==== INFORMATION SUPPLIED ====
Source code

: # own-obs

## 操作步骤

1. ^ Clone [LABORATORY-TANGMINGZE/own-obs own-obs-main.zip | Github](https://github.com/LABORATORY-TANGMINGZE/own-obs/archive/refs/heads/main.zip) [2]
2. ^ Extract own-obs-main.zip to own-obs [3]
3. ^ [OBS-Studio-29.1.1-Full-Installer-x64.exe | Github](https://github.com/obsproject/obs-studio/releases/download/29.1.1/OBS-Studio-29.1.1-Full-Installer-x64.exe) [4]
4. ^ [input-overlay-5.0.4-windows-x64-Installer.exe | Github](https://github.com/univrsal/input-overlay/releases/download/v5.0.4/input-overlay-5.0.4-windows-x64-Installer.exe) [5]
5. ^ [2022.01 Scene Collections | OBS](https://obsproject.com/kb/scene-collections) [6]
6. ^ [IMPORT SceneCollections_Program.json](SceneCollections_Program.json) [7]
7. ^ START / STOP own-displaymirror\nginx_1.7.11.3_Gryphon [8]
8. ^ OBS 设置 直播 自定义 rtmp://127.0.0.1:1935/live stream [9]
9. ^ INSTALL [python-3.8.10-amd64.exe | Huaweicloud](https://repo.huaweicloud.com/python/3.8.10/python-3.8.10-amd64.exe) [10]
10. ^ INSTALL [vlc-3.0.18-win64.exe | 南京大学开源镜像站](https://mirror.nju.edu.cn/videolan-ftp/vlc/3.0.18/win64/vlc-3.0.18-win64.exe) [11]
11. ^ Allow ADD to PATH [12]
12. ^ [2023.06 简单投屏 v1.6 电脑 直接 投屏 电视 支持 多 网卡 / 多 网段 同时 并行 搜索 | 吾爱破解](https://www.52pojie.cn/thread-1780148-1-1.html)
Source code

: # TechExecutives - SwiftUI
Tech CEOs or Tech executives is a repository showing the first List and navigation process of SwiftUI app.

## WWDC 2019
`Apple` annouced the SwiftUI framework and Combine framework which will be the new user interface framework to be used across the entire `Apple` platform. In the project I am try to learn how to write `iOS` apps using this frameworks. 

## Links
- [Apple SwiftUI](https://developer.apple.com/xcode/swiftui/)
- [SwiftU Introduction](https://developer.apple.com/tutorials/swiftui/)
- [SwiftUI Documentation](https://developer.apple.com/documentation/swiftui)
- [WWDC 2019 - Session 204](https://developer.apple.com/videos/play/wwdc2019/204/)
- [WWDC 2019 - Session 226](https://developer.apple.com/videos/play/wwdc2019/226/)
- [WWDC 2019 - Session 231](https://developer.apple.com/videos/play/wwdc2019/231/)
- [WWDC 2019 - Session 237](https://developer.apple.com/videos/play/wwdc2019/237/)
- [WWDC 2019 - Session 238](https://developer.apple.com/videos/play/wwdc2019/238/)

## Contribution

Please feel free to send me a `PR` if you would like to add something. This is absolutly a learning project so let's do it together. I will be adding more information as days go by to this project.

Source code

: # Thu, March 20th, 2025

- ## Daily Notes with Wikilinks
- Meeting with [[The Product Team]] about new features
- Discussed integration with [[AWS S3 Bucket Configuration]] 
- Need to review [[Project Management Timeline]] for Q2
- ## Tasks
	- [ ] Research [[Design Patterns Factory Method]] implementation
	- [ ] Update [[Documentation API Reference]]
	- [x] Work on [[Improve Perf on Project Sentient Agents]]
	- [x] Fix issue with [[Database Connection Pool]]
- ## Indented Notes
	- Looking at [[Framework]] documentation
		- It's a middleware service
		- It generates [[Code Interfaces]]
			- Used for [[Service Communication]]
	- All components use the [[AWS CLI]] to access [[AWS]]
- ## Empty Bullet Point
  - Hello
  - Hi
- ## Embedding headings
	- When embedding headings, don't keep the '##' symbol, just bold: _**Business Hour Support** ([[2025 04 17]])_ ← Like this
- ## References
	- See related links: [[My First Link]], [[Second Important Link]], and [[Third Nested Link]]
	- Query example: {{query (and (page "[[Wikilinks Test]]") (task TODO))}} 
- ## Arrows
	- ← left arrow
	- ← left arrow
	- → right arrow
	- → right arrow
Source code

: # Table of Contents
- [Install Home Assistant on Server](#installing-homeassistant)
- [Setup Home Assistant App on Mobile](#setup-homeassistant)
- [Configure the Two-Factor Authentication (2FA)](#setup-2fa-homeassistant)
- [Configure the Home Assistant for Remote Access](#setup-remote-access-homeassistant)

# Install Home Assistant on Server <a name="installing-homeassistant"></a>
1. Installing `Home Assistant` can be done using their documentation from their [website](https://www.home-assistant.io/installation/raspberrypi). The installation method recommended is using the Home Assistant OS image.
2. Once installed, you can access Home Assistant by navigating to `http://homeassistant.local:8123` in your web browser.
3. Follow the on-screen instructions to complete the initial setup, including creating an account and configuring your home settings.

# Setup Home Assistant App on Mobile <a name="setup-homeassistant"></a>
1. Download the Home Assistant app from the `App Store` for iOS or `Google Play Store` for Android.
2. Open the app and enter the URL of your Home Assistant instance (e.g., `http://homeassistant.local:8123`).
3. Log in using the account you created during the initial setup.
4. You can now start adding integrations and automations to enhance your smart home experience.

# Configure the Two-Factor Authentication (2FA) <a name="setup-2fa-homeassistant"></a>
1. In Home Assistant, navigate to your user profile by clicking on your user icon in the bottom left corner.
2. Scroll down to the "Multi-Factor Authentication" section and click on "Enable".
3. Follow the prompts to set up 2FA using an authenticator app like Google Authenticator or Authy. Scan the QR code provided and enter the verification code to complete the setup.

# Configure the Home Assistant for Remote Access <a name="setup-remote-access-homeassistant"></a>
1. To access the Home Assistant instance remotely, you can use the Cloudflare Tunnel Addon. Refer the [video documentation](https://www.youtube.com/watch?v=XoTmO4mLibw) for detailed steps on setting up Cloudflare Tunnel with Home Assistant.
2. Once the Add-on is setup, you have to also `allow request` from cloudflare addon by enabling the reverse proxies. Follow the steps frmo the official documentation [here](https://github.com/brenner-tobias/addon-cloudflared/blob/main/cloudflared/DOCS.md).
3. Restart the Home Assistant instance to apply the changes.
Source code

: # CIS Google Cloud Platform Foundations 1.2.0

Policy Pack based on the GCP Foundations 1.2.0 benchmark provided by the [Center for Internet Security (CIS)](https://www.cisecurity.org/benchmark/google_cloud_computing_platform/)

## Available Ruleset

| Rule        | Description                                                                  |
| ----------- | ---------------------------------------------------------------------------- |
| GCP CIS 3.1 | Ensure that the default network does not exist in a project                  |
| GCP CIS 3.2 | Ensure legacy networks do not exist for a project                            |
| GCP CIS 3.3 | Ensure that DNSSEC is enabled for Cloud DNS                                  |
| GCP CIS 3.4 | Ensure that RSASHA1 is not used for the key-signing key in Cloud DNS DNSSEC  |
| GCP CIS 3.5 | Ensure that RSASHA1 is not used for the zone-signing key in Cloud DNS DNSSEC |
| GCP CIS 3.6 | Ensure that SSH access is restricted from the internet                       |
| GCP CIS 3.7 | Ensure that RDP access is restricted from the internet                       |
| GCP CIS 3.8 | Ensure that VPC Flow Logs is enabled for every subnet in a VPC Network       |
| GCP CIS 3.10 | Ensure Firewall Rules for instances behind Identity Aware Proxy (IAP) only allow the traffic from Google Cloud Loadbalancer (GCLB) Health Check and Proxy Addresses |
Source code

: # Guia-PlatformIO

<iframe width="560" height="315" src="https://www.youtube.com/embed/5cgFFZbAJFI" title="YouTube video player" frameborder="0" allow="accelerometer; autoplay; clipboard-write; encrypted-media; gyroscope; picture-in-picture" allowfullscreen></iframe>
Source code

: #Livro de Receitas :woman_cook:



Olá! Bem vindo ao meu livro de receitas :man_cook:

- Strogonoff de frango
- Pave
====
GOAL OF THE EXERCISE ::
Format every line of source text across all the items as a numbered list, leaving out blank lines.

EXERCISE RESULT ::
1. Source code
2. : # own-obs
3. ## 操作步骤
4. 1. ^ Clone [LABORATORY-TANGMINGZE/own-obs own-obs-main.zip | Github](https://github.com/LABORATORY-TANGMINGZE/own-obs/archive/refs/heads/main.zip) [2]
5. 2. ^ Extract own-obs-main.zip to own-obs [3]
6. 3. ^ [OBS-Studio-29.1.1-Full-Installer-x64.exe | Github](https://github.com/obsproject/obs-studio/releases/download/29.1.1/OBS-Studio-29.1.1-Full-Installer-x64.exe) [4]
7. 4. ^ [input-overlay-5.0.4-windows-x64-Installer.exe | Github](https://github.com/univrsal/input-overlay/releases/download/v5.0.4/input-overlay-5.0.4-windows-x64-Installer.exe) [5]
8. 5. ^ [2022.01 Scene Collections | OBS](https://obsproject.com/kb/scene-collections) [6]
9. 6. ^ [IMPORT SceneCollections_Program.json](SceneCollections_Program.json) [7]
10. 7. ^ START / STOP own-displaymirror\nginx_1.7.11.3_Gryphon [8]
11. 8. ^ OBS 设置 直播 自定义 rtmp://127.0.0.1:1935/live stream [9]
12. 9. ^ INSTALL [python-3.8.10-amd64.exe | Huaweicloud](https://repo.huaweicloud.com/python/3.8.10/python-3.8.10-amd64.exe) [10]
13. 10. ^ INSTALL [vlc-3.0.18-win64.exe | 南京大学开源镜像站](https://mirror.nju.edu.cn/videolan-ftp/vlc/3.0.18/win64/vlc-3.0.18-win64.exe) [11]
14. 11. ^ Allow ADD to PATH [12]
15. 12. ^ [2023.06 简单投屏 v1.6 电脑 直接 投屏 电视 支持 多 网卡 / 多 网段 同时 并行 搜索 | 吾爱破解](https://www.52pojie.cn/thread-1780148-1-1.html)
16. Source code
17. : # TechExecutives - SwiftUI
18. Tech CEOs or Tech executives is a repository showing the first List and navigation process of SwiftUI app.
19. ## WWDC 2019
20. `Apple` annouced the SwiftUI framework and Combine framework which will be the new user interface framework to be used across the entire `Apple` platform. In the project I am try to learn how to write `iOS` apps using this frameworks. 
21. ## Links
22. - [Apple SwiftUI](https://developer.apple.com/xcode/swiftui/)
23. - [SwiftU Introduction](https://developer.apple.com/tutorials/swiftui/)
24. - [SwiftUI Documentation](https://developer.apple.com/documentation/swiftui)
25. - [WWDC 2019 - Session 204](https://developer.apple.com/videos/play/wwdc2019/204/)
26. - [WWDC 2019 - Session 226](https://developer.apple.com/videos/play/wwdc2019/226/)
27. - [WWDC 2019 - Session 231](https://developer.apple.com/videos/play/wwdc2019/231/)
28. - [WWDC 2019 - Session 237](https://developer.apple.com/videos/play/wwdc2019/237/)
29. - [WWDC 2019 - Session 238](https://developer.apple.com/videos/play/wwdc2019/238/)
30. ## Contribution
31. Please feel free to send me a `PR` if you would like to add something. This is absolutly a learning project so let's do it together. I will be adding more information as days go by to this project.
32. Source code
33. : # Thu, March 20th, 2025
34. - ## Daily Notes with Wikilinks
35. - Meeting with [[The Product Team]] about new features
36. - Discussed integration with [[AWS S3 Bucket Configuration]] 
37. - Need to review [[Project Management Timeline]] for Q2
38. - ## Tasks
39. 	- [ ] Research [[Design Patterns Factory Method]] implementation
40. 	- [ ] Update [[Documentation API Reference]]
41. 	- [x] Work on [[Improve Perf on Project Sentient Agents]]
42. 	- [x] Fix issue with [[Database Connection Pool]]
43. - ## Indented Notes
44. 	- Looking at [[Framework]] documentation
45. 		- It's a middleware service
46. 		- It generates [[Code Interfaces]]
47. 			- Used for [[Service Communication]]
48. 	- All components use the [[AWS CLI]] to access [[AWS]]
49. - ## Empty Bullet Point
50.   - Hello
51.   - Hi
52. - ## Embedding headings
53. 	- When embedding headings, don't keep the '##' symbol, just bold: _**Business Hour Support** ([[2025 04 17]])_ ← Like this
54. - ## References
55. 	- See related links: [[My First Link]], [[Second Important Link]], and [[Third Nested Link]]
56. 	- Query example: {{query (and (page "[[Wikilinks Test]]") (task TODO))}} 
57. - ## Arrows
58. 	- ← left arrow
59. 	- ← left arrow
60. 	- → right arrow
61. 	- → right arrow
62. Source code
63. : # Table of Contents
64. - [Install Home Assistant on Server](#installing-homeassistant)
65. - [Setup Home Assistant App on Mobile](#setup-homeassistant)
66. - [Configure the Two-Factor Authentication (2FA)](#setup-2fa-homeassistant)
67. - [Configure the Home Assistant for Remote Access](#setup-remote-access-homeassistant)
68. # Install Home Assistant on Server <a name="installing-homeassistant"></a>
69. 1. Installing `Home Assistant` can be done using their documentation from their [website](https://www.home-assistant.io/installation/raspberrypi). The installation method recommended is using the Home Assistant OS image.
70. 2. Once installed, you can access Home Assistant by navigating to `http://homeassistant.local:8123` in your web browser.
71. 3. Follow the on-screen instructions to complete the initial setup, including creating an account and configuring your home settings.
72. # Setup Home Assistant App on Mobile <a name="setup-homeassistant"></a>
73. 1. Download the Home Assistant app from the `App Store` for iOS or `Google Play Store` for Android.
74. 2. Open the app and enter the URL of your Home Assistant instance (e.g., `http://homeassistant.local:8123`).
75. 3. Log in using the account you created during the initial setup.
76. 4. You can now start adding integrations and automations to enhance your smart home experience.
77. # Configure the Two-Factor Authentication (2FA) <a name="setup-2fa-homeassistant"></a>
78. 1. In Home Assistant, navigate to your user profile by clicking on your user icon in the bottom left corner.
79. 2. Scroll down to the "Multi-Factor Authentication" section and click on "Enable".
80. 3. Follow the prompts to set up 2FA using an authenticator app like Google Authenticator or Authy. Scan the QR code provided and enter the verification code to complete the setup.
81. # Configure the Home Assistant for Remote Access <a name="setup-remote-access-homeassistant"></a>
82. 1. To access the Home Assistant instance remotely, you can use the Cloudflare Tunnel Addon. Refer the [video documentation](https://www.youtube.com/watch?v=XoTmO4mLibw) for detailed steps on setting up Cloudflare Tunnel with Home Assistant.
83. 2. Once the Add-on is setup, you have to also `allow request` from cloudflare addon by enabling the reverse proxies. Follow the steps frmo the official documentation [here](https://github.com/brenner-tobias/addon-cloudflared/blob/main/cloudflared/DOCS.md).
84. 3. Restart the Home Assistant instance to apply the changes.
85. Source code
86. : # CIS Google Cloud Platform Foundations 1.2.0
87. Policy Pack based on the GCP Foundations 1.2.0 benchmark provided by the [Center for Internet Security (CIS)](https://www.cisecurity.org/benchmark/google_cloud_computing_platform/)
88. ## Available Ruleset
89. | Rule        | Description                                                                  |
90. | ----------- | ---------------------------------------------------------------------------- |
91. | GCP CIS 3.1 | Ensure that the default network does not exist in a project                  |
92. | GCP CIS 3.2 | Ensure legacy networks do not exist for a project                            |
93. | GCP CIS 3.3 | Ensure that DNSSEC is enabled for Cloud DNS                                  |
94. | GCP CIS 3.4 | Ensure that RSASHA1 is not used for the key-signing key in Cloud DNS DNSSEC  |
95. | GCP CIS 3.5 | Ensure that RSASHA1 is not used for the zone-signing key in Cloud DNS DNSSEC |
96. | GCP CIS 3.6 | Ensure that SSH access is restricted from the internet                       |
97. | GCP CIS 3.7 | Ensure that RDP access is restricted from the internet                       |
98. | GCP CIS 3.8 | Ensure that VPC Flow Logs is enabled for every subnet in a VPC Network       |
99. | GCP CIS 3.10 | Ensure Firewall Rules for instances behind Identity Aware Proxy (IAP) only allow the traffic from Google Cloud Loadbalancer (GCLB) Health Check and Proxy Addresses |
100. Source code
101. : # Guia-PlatformIO
102. <iframe width="560" height="315" src="https://www.youtube.com/embed/5cgFFZbAJFI" title="YouTube video player" frameborder="0" allow="accelerometer; autoplay; clipboard-write; encrypted-media; gyroscope; picture-in-picture" allowfullscreen></iframe>
103. Source code
104. : #Livro de Receitas :woman_cook:
105. Olá! Bem vindo ao meu livro de receitas :man_cook:
106. - Strogonoff de frango
107. - Pave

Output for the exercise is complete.